Thursday, April 23, 2015

My Vans Down by the River

 It is with a heavy heart that I pronounce my beloved Yo Gabba Gabba Slip-On Vans officially…*sniffle*…DEAD.  They have suffered the woes of wear and finally cannot go on.

The carnage. My cat, Selina looks away, blinking away his tears.
Of course I'm being dramatic.  But I really am quite upset over this. These shoes have served me in ways that nothing else has. These shoes have been with me through a lot, and always came through when I needed them.
Not kidding.
I bought these shoes 4 years ago, just 3 weeks before my stroke.  We had been out shopping for a new pair of shoes for my son when I noticed these on sale.  Why on earth would I look at shoes at Journeys Kidz? Because I stand 4 feet 10 ¾ inches  tall, and my shoe size is 3 in Little Kids.  Finding shoes is a nightmare.  I avoid shoe shopping because it invokes in me a passionate fury.  When I saw these, I thought “oh they’re so cute! I wonder if they’ll fit!” And they did. *cue angels singing*  I worked in a corporate office back then.  I already had a reputation for being a little eccentric so of course I wore them to work.  I mean, of course.   How could I not show these off? 

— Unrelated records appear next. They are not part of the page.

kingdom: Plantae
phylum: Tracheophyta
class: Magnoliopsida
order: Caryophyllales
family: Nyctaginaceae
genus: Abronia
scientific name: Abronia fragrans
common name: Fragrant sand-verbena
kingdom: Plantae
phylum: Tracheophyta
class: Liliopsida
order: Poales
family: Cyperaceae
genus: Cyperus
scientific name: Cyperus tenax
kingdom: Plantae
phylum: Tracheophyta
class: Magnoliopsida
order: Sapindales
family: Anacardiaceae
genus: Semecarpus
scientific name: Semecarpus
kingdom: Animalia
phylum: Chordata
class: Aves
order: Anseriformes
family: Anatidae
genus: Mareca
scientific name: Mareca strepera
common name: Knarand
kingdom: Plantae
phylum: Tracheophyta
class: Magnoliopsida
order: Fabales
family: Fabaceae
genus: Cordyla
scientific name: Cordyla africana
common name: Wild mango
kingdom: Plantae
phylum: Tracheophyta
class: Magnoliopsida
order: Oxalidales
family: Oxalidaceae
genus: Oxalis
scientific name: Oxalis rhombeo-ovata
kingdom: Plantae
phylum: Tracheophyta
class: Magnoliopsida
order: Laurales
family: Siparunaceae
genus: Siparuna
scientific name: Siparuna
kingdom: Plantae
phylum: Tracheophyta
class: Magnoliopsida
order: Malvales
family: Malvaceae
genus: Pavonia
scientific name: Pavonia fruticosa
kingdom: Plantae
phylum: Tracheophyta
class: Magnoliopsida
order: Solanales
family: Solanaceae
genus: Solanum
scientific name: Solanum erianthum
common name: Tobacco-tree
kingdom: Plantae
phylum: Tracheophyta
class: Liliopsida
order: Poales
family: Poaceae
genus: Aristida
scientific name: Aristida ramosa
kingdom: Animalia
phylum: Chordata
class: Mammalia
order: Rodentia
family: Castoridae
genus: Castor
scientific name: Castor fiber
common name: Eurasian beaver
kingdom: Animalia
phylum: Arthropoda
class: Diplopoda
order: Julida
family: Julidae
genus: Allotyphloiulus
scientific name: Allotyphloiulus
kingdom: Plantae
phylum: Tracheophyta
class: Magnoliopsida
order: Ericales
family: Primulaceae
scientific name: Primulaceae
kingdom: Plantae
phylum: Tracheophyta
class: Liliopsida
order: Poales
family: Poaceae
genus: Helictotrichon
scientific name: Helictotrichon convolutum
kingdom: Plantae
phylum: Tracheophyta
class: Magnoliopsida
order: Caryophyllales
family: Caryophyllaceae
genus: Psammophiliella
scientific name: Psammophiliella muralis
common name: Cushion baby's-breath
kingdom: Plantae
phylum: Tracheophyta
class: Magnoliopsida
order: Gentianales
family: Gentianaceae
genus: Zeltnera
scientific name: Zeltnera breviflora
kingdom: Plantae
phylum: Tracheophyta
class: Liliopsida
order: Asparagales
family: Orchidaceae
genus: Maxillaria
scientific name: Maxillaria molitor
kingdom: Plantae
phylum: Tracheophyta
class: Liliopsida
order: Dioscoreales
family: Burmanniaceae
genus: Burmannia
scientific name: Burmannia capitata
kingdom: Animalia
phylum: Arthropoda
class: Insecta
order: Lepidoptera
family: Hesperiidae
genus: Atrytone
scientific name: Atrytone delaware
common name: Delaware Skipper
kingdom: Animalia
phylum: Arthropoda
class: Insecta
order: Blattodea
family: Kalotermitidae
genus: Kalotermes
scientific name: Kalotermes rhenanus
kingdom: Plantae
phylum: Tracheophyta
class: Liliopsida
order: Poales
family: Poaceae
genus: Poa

My beloved Vans, brand spankin' new.
I wore them to work on June 8, 2011.  I remember that day because that was the last day I ever went to work.  That day, I had an ischemic stroke in my left brain stem.  I didn’t understand what was happening but I knew something was wrong.  My co-worker urged me to call my husband to come pick me up.  While we didn’t know it was a stroke, it was clear I shouldn’t attempt to drive home.  I ended up in an ambulance later that day headed for the ER.  Over the next 3 days I lost all use of the right side of my body.  The Neurologist explained it was an evolving stroke.  It didn’t just strike and leave; it struck and didn’t stop.  By the third day I had total paralysis on the right side, save for my face.  I didn’t get to wear shoes much for the next week while I remained in the ICU, so my Vans – my fun, colorful, conversation-starting Vans – stayed tucked away in that big plastic hospital bag marked “PATIENT BELONGINGS.”  Those stupid bags.  I hate them.  I’ve never been to prison but I imagine that’s what it feels like.  Forced to strip naked and all of your possessions reduced to a damn plastic bag.  I couldn’t even keep my bra on!  Holy mom boobs, Batman have you people no mercy?

Whole world. Right here. And they NEVER write your name on it. Fascists!

After 8 days or so they shipped me and my bulging plastic bag of all that remained of civilization to inpatient rehab.  At this point, I was wheelchair-bound but not able to push myself or get in or out of it in my own.  This is where I would learn to do that, and eventually to walk again.  So I got to wear my Vans. 

Me, wheelin' to the cafeteria, desperately hoping they'll let us have salt today.

Four years later, I still suffer from “drop foot.”  This means that even though I can walk with a walker or a cane, my right ankle still hasn’t learned to move again.  My foot just hangs there.  Try putting on a pair of shoes without using your ankle.  Try it.  HA!  It sucks balls, doesn’t it?  Not only can I not put on certain shoes, very few shoes will even stay on while I walk.  I’m a California native.  I’m fairly certain there’s a state law declaring flip-flops our state shoe.  I mourned the day I threw my collection (yes, collection) away because I could no longer wear them.  I did try wearing Converse and other lace-up sneakers but my right hand and fingers have a hell of a time getting those on.  If I’m in a hurry or already too fatigued for the day, that’s just not a fight I’m up for.

My Vans were slip-ons.  Masterfully designed to stretch and conform to the foot and not need any stupid laces.  And they stayed on.  And…AND they were a perfect SIZE 3.  Oh sure there are other Vans out there.  But they’re not MY Vans.  They didn’t hold me in place when I rose from my hospital bed for the very first time to try to stand.  They didn’t help my good foot push my wheelchair all around the rehab place fighting to reclaim some independence, or help me hold my toddler’s hand to take a walk around our building for the first time.  These filthy broken shoes look like they should be tossed in the river and forgotten.  But I can’t let them go yet.  These Vans, the ones broken in to my tiny swollen feet, walked this road to recovery with me.